Görev ▸ ABD başkanlık seçimini anlatan yazının son cümlesinden sonra gelecek bölümü yazarak metni sürdürün.

:: Alıntılanan metin ::

Amerika Birleşik Devletleri'nde seçim heyecanı yaşanıyor(muş)...

Pek umurumuzda olmasa da tam olarak bize ne diyemiyoruz. İster istemez markajımız altına alıyor ve uzaktan da olsa takip ediyoruz Amerika Birleşik Devletleri'ndeki seçim sürecini...

Başkanlık sisteminde seçimin nasıl yapıldığını da merak ediyorduk. Türkiye'de Başkanlık Sistemi gelir mi gelmez mi, olursa Amerika'daki gibi bir yöntemle mi olur bilmiyoruz ama Başkanlık Sistemi gündemimizde uzunca bir süre yer edinince ABD'deki Başkanlık seçimi de daha çok dikkatimizi çekmeye başladı. 

Hani en azından Başkanlık Sistemi'nde seçim nasıl yapılıyormuş, kimlere oy veriliyormuş, vatandaş kimi başkan seçeceğini neye göre ve nasıl belirliyormuş, fikir sahibi olalım istiyoruz. 

ABD'de başkan olmak için yarışan iki aday var. Biri Trump, dünyanın sayılı zenginlerinden...

Diğeri de Hilary Clinton. Siyasi tecrübesi olan bir isim. Daha önce Amerika Dışişleri Bakanlığı ve Bll Clinton'un Başkanlığı döneminde firstlady olarak gördük onu. 

Adayların başkanlık koltuğuna giden süreçte sokaktaki vatandaşın kullandığı oyun doğrudan bir etkisi olmuyor. Başkanın direkt olarak kendisine oy verilmiyor. Seçiciler Kurulu adını verdikleri bir kurul var. Vatandaş bu kurula girecek olan isimleri belirlemek için sandık başına gidiyor.

:::
:: Sağlanan bilgiler ::

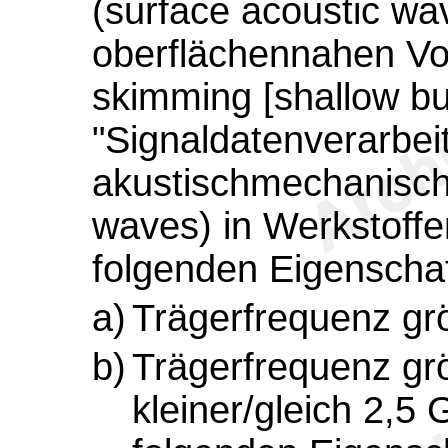
(surface acoustic wa
oberflächennahen Vo
skimming [shallow bu
"Signaldatenverarbei
akustischmechanisch
waves) in Werkstoffe
folgenden Eigenscha
a)
Trägerfrequenz gr
b)
Trägerfrequenz gr
kleiner/gleich 2,5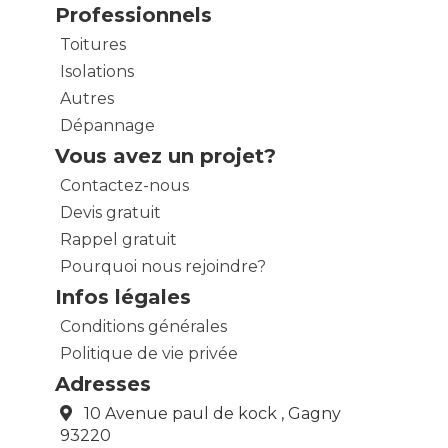
Professionnels
Toitures
Isolations
Autres
Dépannage
Vous avez un projet?
Contactez-nous
Devis gratuit
Rappel gratuit
Pourquoi nous rejoindre?
Infos légales
Conditions générales
Politique de vie privée
Adresses
10 Avenue paul de kock , Gagny
93220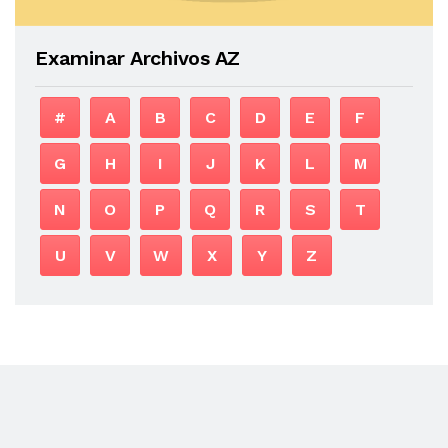
Examinar Archivos AZ
#
A
B
C
D
E
F
G
H
I
J
K
L
M
N
O
P
Q
R
S
T
U
V
W
X
Y
Z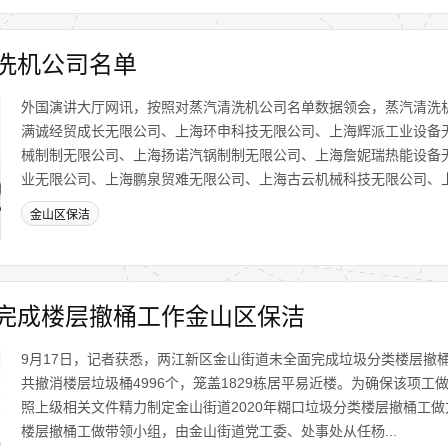
洗机公司名单
外国演讲大厅网讯，按照对蒸汽清洗机公司名单数据领会，蒸汽清洗
满诚经贸成长无限公司、上海环申科技无限公司、上海辉派工业设备
械制制无限公司、上海扬诺汽锅制制无限公司、上海詹妮瑞热能设备
业无限公司、上海鹏泉贸难无限公司、上海古云机械科技无限公司、上海
金山区保洁
完成楼层撤桶工作金山区保洁
9月17日，记者获悉，两江新区金山街道未全面完成垃圾分类楼层撤
共撤消楼层垃圾桶4996个，笼盖1829栋居平易近楼。为确保该项工
照上级相关文件精力制定金山街道2020年糊口垃圾分类楼层撤桶工
楼层撤桶工做带领小组，由金山街道党工委、处事处从任杨...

:::

Yanıt ▸
Sonra bu Seçiciler Kurulu üyeleri de başkanı belirlemek için sandık başına gidiyor. 'İleri demokrasi' dedikleri şey bu olsa gerek...

Gittiği her yere 'demokrasi!' götüren, demokrasinin yer yüzüne hakim olması için çalışan ABD'den de böyle demokratik bir seçim beklenirdi zaten...

Bizim derdimiz kimin başkan seçildiği değil aslında. Başkan adaylarının seçim propagandalarına baktığımız birbirileri ile gavurluk yarışına girdiklerini anlayabiliyoruz. 

Dost görünümlü bir düşman olan ABD'nin geçmişten bugüne hiçbir dostluğunu görmedik Türkiye olarak. 

Hep dost göründü, hep kalleşlik yaptı, sonra yanlışlıkla olmuştur dedi. Özür dileme erdemini de gösterdi, hakkını yemeyelim şimdi demokratik ABD'yi...

Seçim propagandalarına baktığımız zaman okların bize döndüğünü anlayabiliyoruz. Belki de bizimle ilgili fikirlerini paylaşırken sadece seçim dönemlerinde bu kadar şeffaf davranıyor ve fikirlerini kendi halklarına açık yüreklilikle sunabiliyorlar. 

Dost görünümlü düşmanımız ABD'nin başına kim geçerse geçsin, sonuç değişmeyecek. Bir dönem Obama ile ilgili de Müslüman olduğu yönünde algı operasyonları yapılmış, bizden yana bir sempati oluşması için çaba harcanmıştı da, sonrasında ABD demokrasisini sınırımıza kadar getirmişti. 

ABD başkanlarının seçim yarışının başladığı Şubat ayından bu yana yaptıkları seçim çalışmalarındaki propagandalarda hep kan gördük, vahşet gördük...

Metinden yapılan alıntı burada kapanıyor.